No instance charges.
You can pay for a host on-demand or reservation with 1 or 3 year terms.
The host hardware has physical sockets and cores. This dictates to how many instances can be run.
Hosts are designed for a specific size and family. If you purchase one host, you configure what type of instances you want to run on it. With the older system you cannot mix and match.
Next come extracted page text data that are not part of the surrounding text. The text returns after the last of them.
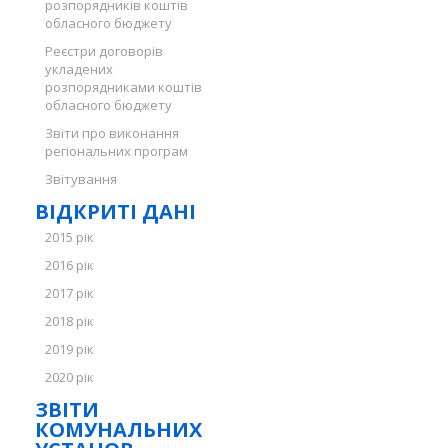
розпорядників коштів
обласного бюджету
Реєстри договорів
укладених
розпорядниками коштів
обласного бюджету
Звіти про виконання
регіональних програм
Звітування
ВІДКРИТІ ДАНІ
2015 рік
2016 рік
2017 рік
2018 рік
2019 рік
2020 рік
ЗВІТИ
КОМУНАЛЬНИХ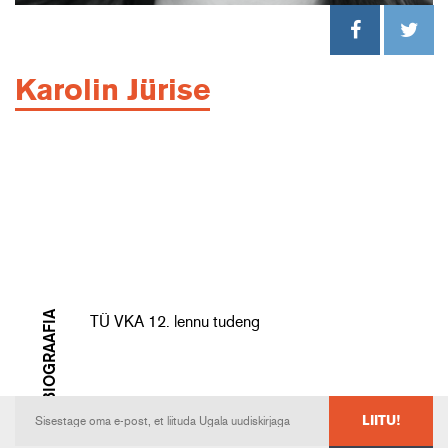
Karolin Jürise
BIOGRAAFIA
TÜ VKA 12. lennu tudeng
LIITU!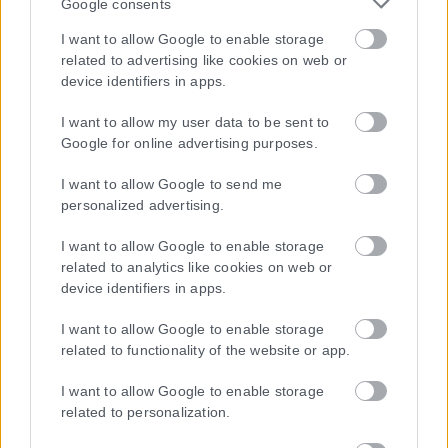
Google consents
Μοναδικός αριθμός Μ.Η.Τ. 262048
I want to allow Google to enable storage
related to advertising like cookies on web or
ΤΑ ΠΡΩΤΟΣΕΛΙΔΑ ΣΗΜΕΡΑ
device identifiers in apps.
I want to allow my user data to be sent to
Google for online advertising purposes.
I want to allow Google to send me
personalized advertising.
I want to allow Google to enable storage
related to analytics like cookies on web or
device identifiers in apps.
I want to allow Google to enable storage
related to functionality of the website or app.
I want to allow Google to enable storage
related to personalization.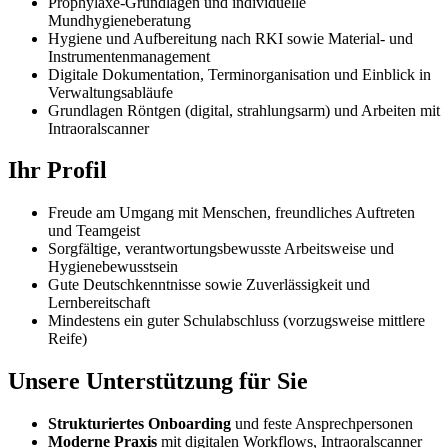
Prophylaxe-Grundlagen und individuelle
Mundhygieneberatung
Hygiene und Aufbereitung nach RKI sowie Material- und
Instrumentenmanagement
Digitale Dokumentation, Terminorganisation und Einblick in
Verwaltungsabläufe
Grundlagen Röntgen (digital, strahlungsarm) und Arbeiten mit
Intraoralscanner
Ihr Profil
Freude am Umgang mit Menschen, freundliches Auftreten
und Teamgeist
Sorgfältige, verantwortungsbewusste Arbeitsweise und
Hygienebewusstsein
Gute Deutschkenntnisse sowie Zuverlässigkeit und
Lernbereitschaft
Mindestens ein guter Schulabschluss (vorzugsweise mittlere
Reife)
Unsere Unterstützung für Sie
Strukturiertes Onboarding
und feste Ansprechpersonen
Moderne Praxis
mit digitalen Workflows, Intraoralscanner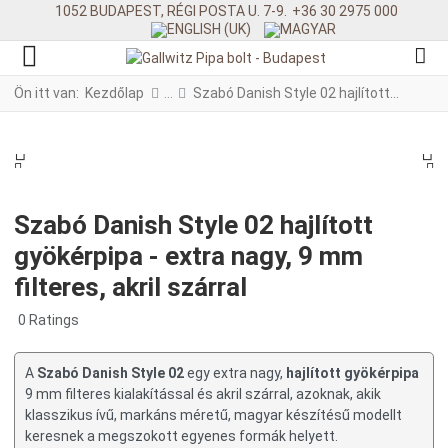
1052 BUDAPEST, RÉGI POSTA U. 7-9.
+36 30 2975 000
Ön itt van:
Kezdőlap
Szabó Danish Style 02 hajlított gyökérpipa - extra nagy, 9 mm filteres, akril szárral
PREV
N
PREV
NE
Szabó Danish Style 02 hajlított
gyökérpipa - extra nagy, 9 mm
filteres, akril szárral
0 Ratings
A
Szabó Danish Style 02
egy extra nagy,
hajlított gyökérpipa
9 mm filteres kialakítással és akril szárral, azoknak, akik
klasszikus ívű, markáns méretű, magyar készítésű modellt
keresnek a megszokott egyenes formák helyett.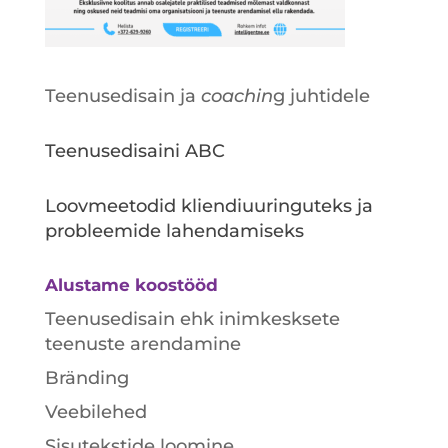
Teenusedisain ja
coachin
g juhtidele
Teenusedisaini ABC
Loovmeetodid kliendiuuringuteks ja
probleemide lahendamiseks
Alustame koostööd
Teenusedisain ehk inimkesksete
teenuste arendamine
Bränding
Veebilehed
Sisutekstide loomine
The new nitro system allows for mixing and matching host size.
Dedicated Hosts Limitations¶
AMI Limits, some versions can't be used
Amazon RDS instances are not supported
Placement groups are not supported for dedicated hosts.
Hosts can be shared with other organization accounts using RAM
This is mostly used for licensing problems related to ports.
Enchanced Networking¶
Enchanced networking uses SR-IOV - The physical network interface is aware of the virtualization. Each instance is given exclusive access to one part of a physical network interface card.
There is no charge for this and is available on most EC2 types.
It allows for higher IO and lower host CPU usage
This provides more bandwidth and higher packet per seconds.
In general this provides lower latency.
EBS Optimized¶
Historically network was shared, data and EBS.
EBS optimized there has been dedicated capacity for EBS. Most instances support andh ave this enabled by default.
Some support, but enabling costs extra. This is generally enabled and comes with standard instances.